No. of research publications on NN models for MPPs

From Table 1, it is shown that researchers have contributed more in the areas of LPPs and QPP while less in the areas of MOPPs, BLPPs, Travelling salesman problems, MLPPs etc. in terms of research publications. Further there are many complex programming problems like ML-MOPPs, ML-MOLFPPS, ML-MOQPPs, ML-MOQFPPs and other extension problems on which use of NN models has not been initiated till this date. The application of NN models may suggest some satisfactory solutions to these complex problems with less computational efforts.

Table 1 Description of neural network techniques on different mathematical programming problems

It is evident from Table 2 that RNNs, FFNNs, HFNNs have been applied to solve MPPs in sufficient numbers. However, some other robust neural networks techniques available in literature like stochastic neural network (SNNs), Modular neural networks (MNNs), radial basis function neural network (RBFNNs), self-organizing map (SOM), counter-propagation neural networks (CPNN) etc. have not been applied to solve simple and complex mathematical programming problems.

Table 2 Description of different neural network techniques on different mathematical programming problems

4 Research Issues

It can be observed from literature review, Tables 1, 2 and Graph 1 that NN models play an important role in solving simple to complex mathematical programming problems—MOPPs, BLPPs etc. But still there are some important research issues and problems open for researchers which are discussed as:

  • There are variety of NN models are used to solve LPPs but the question of a proper and exact NN model arises simultaneously. A more realistic and exact NN approach is needed to establish for LPPs.

  • Theoretical development of optimality conditions for solving different MPPs with different neural networks is needed.

  • Many complex programming problems like MONLPPs, BL-MOPPs, BL-MOQPPs, ML-MOPPs, ML-MOLFPPs, ML-MOQPPs, ML-MOQFPPs etc. are available in literature (by Bhati et al. [5], Lachhwani and Dwivedi [35]) on which use of NN models has not been started or have very limited contribution in it.
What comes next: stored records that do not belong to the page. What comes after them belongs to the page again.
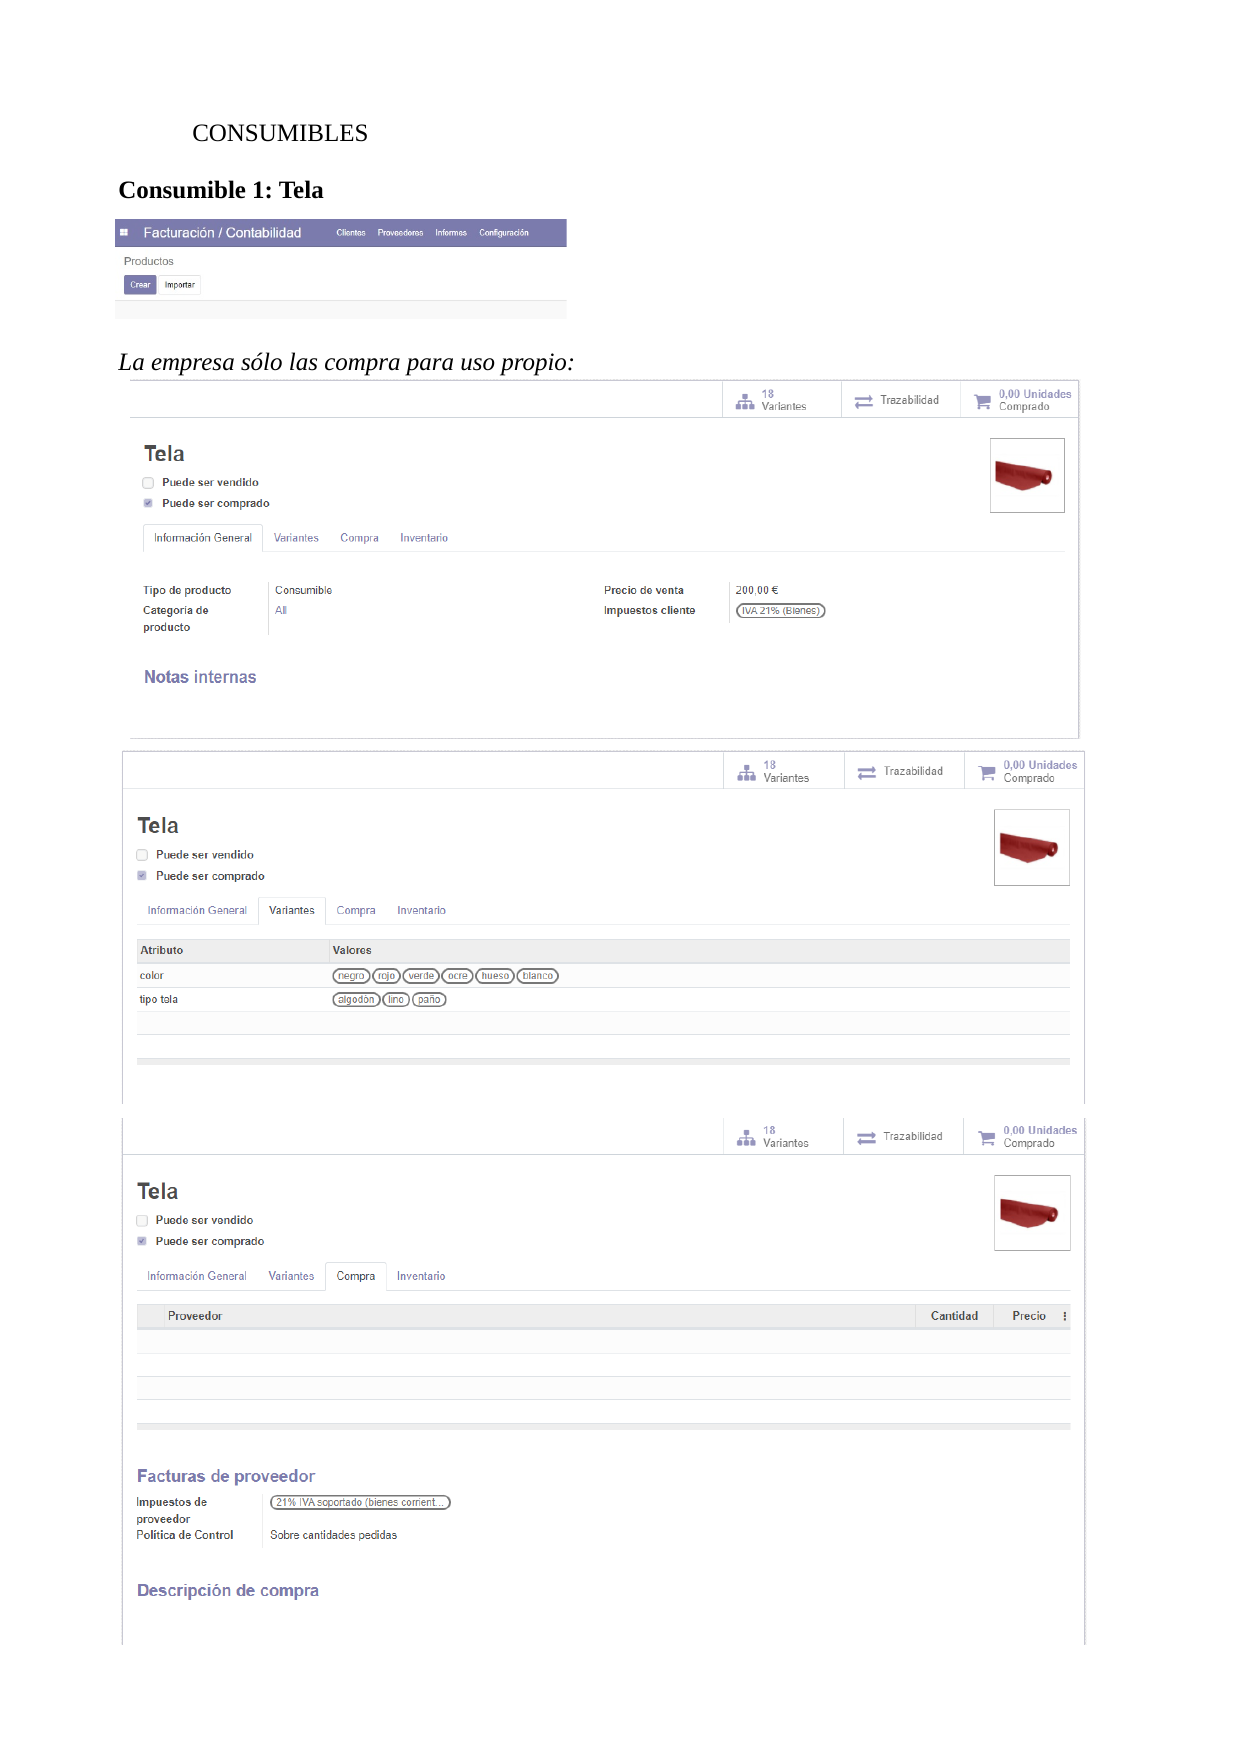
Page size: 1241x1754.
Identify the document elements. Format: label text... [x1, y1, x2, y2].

text La empresa sólo las compra para uso propio: [118, 347, 1122, 376]
text Consumible 1: Tela [118, 176, 1122, 204]
picture [130, 379, 1081, 739]
picture [121, 750, 1085, 1104]
picture [121, 1118, 1087, 1645]
picture [115, 219, 567, 319]
text CONSUMIBLES [118, 118, 1122, 147]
The use of NN models in solving these problems may suggest satisfactory solutions to the problems with less computational steps in comparison of other methods. These problems are open for researchers to study the applicability of NN models and comparative analysis with other methods for these problems.
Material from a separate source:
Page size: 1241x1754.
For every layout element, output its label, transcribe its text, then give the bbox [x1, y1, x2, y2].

  • Comparative study between NN approach and hybrid NNs in context of solving MPPs is very few in literature and required to be studied comprehensive.
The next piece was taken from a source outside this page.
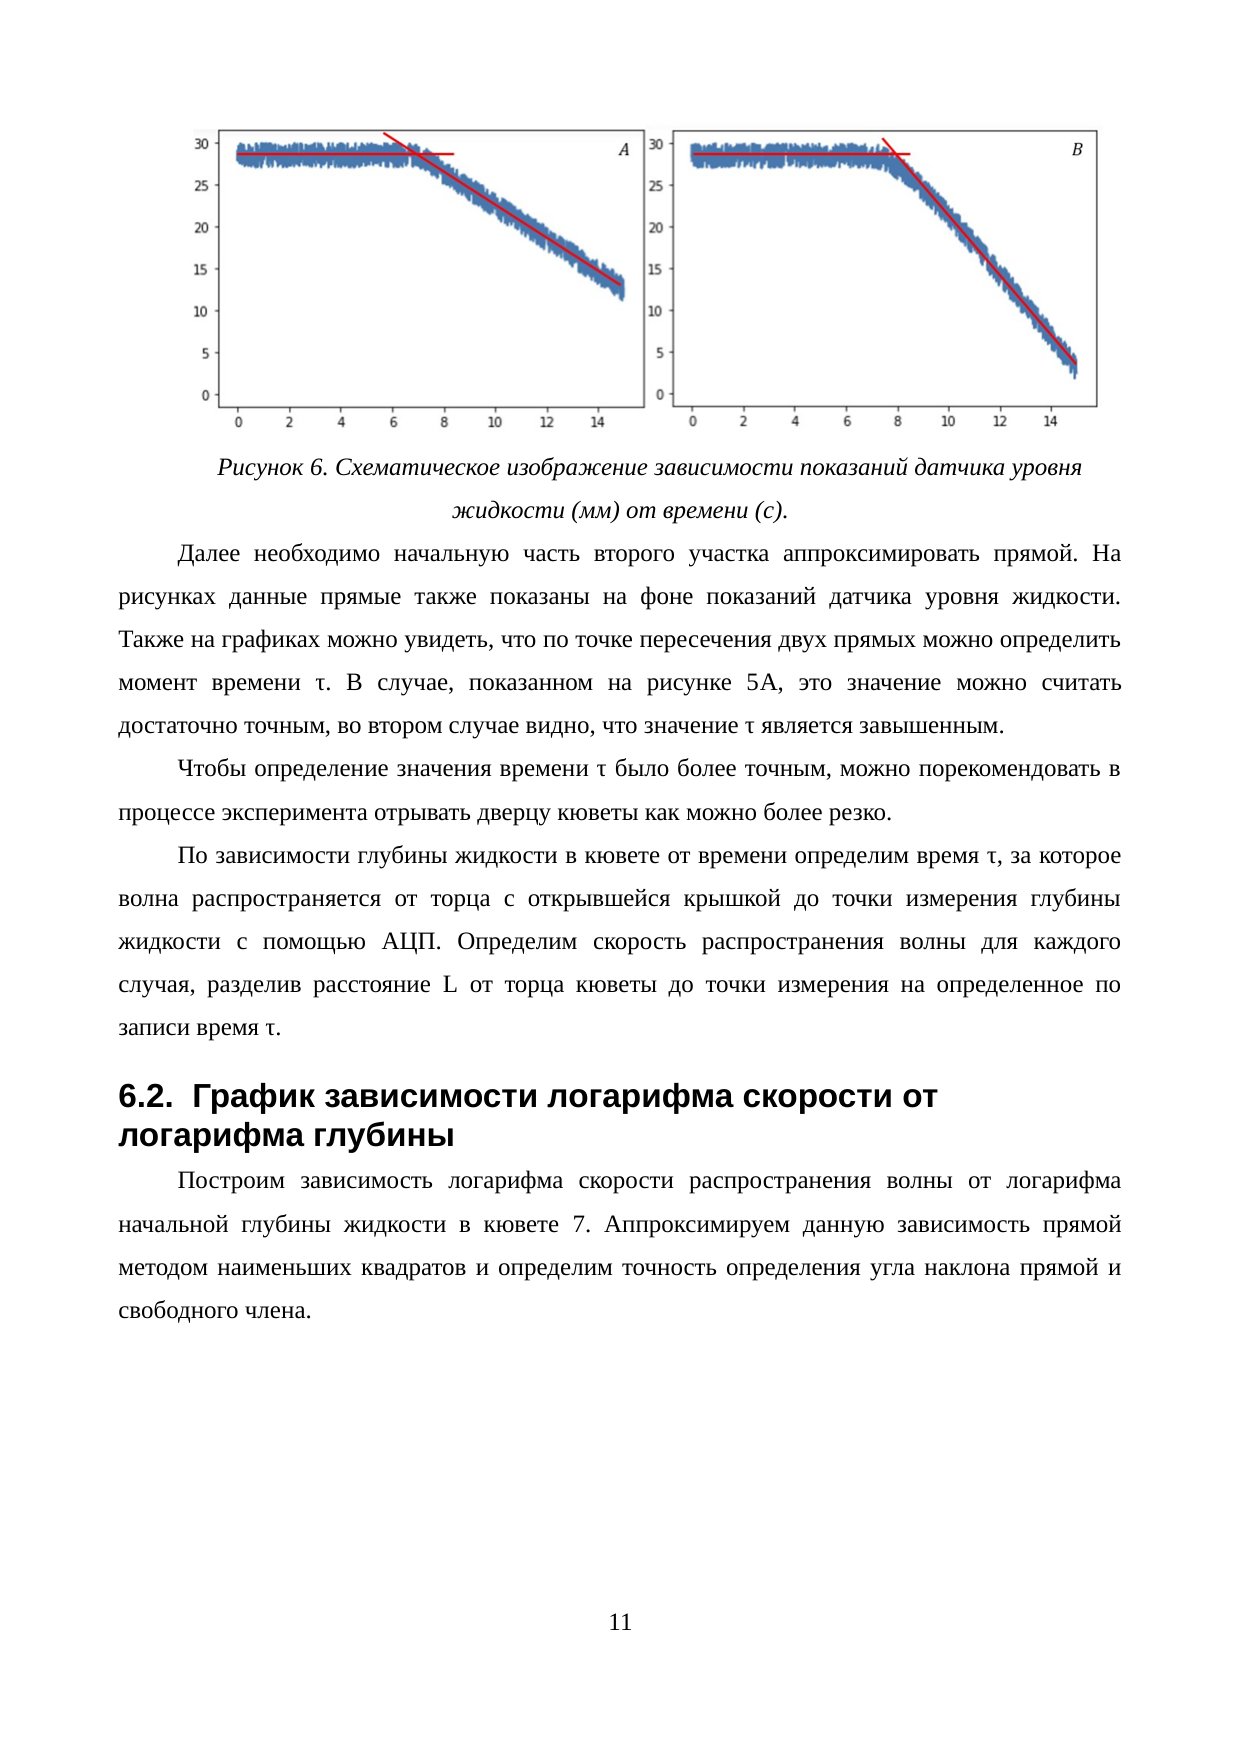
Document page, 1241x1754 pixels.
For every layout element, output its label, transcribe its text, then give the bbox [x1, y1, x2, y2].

  • Use of other NNs like stochastic neural network (SNNs), modular neural networks (MNNs), radial basis function neural network (RBFNNs), self-organizing map (SOM), counter-propagation neural networks (CPNN) etc. have not been applied to solve any MPPs. This research area is available open for researchers.

5 Conclusions

In this article, an effort has been made to describes classification of MPPs, different neural network models and the detailed literature review on application of NN models for solving different MPPs along with comprehensive analysis on references. As conclusions, Up to till date, research work with the use of NNs for solving MPPs is not quite satisfactory and development of new NN theories, algorithms, use of NNs in solving complex problems etc. are emerging areas available for future research. Some open problems and research issues on NNs in context of MPPs have also been discussed. This paper aims to present state of art literature review on the use of NNs for solving MPPs with constructive analysis to elaborate future research scope and new directions in this area for future researchers.